EXERCISE
Quote all of the entries word for word.

Collection entries
_ _ _
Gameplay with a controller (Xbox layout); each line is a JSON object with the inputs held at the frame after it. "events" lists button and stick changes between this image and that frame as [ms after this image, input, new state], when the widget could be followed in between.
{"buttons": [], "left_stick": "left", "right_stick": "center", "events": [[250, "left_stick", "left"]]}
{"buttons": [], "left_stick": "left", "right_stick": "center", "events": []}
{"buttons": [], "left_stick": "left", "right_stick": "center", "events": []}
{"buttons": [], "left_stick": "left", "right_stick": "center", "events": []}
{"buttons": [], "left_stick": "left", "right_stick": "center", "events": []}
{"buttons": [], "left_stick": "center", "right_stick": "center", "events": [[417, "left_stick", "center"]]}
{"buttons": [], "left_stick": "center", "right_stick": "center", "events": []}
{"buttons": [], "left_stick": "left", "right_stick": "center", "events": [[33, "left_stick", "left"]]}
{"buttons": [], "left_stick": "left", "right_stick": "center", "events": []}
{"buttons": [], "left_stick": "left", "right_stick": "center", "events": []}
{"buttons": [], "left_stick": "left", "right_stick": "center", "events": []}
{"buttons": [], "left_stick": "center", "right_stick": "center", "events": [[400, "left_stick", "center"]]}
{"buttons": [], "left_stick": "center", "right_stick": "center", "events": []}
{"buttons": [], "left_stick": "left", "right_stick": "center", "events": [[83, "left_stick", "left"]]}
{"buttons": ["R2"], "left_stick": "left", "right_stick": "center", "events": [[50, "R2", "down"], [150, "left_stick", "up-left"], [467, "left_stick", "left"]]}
_ _ _
EXERCISE RESULT
Gameplay with a controller (Xbox layout); each line is a JSON object with the inputs held at the frame after it. "events" lists button and stick changes between this image and that frame as [ms after this image, input, new state], when the widget could be followed in between.
{"buttons": [], "left_stick": "left", "right_stick": "center", "events": [[250, "left_stick", "left"]]}
{"buttons": [], "left_stick": "left", "right_stick": "center", "events": []}
{"buttons": [], "left_stick": "left", "right_stick": "center", "events": []}
{"buttons": [], "left_stick": "left", "right_stick": "center", "events": []}
{"buttons": [], "left_stick": "left", "right_stick": "center", "events": []}
{"buttons": [], "left_stick": "center", "right_stick": "center", "events": [[417, "left_stick", "center"]]}
{"buttons": [], "left_stick": "center", "right_stick": "center", "events": []}
{"buttons": [], "left_stick": "left", "right_stick": "center", "events": [[33, "left_stick", "left"]]}
{"buttons": [], "left_stick": "left", "right_stick": "center", "events": []}
{"buttons": [], "left_stick": "left", "right_stick": "center", "events": []}
{"buttons": [], "left_stick": "left", "right_stick": "center", "events": []}
{"buttons": [], "left_stick": "center", "right_stick": "center", "events": [[400, "left_stick", "center"]]}
{"buttons": [], "left_stick": "center", "right_stick": "center", "events": []}
{"buttons": [], "left_stick": "left", "right_stick": "center", "events": [[83, "left_stick", "left"]]}
{"buttons": ["R2"], "left_stick": "left", "right_stick": "center", "events": [[50, "R2", "down"], [150, "left_stick", "up-left"], [467, "left_stick", "left"]]}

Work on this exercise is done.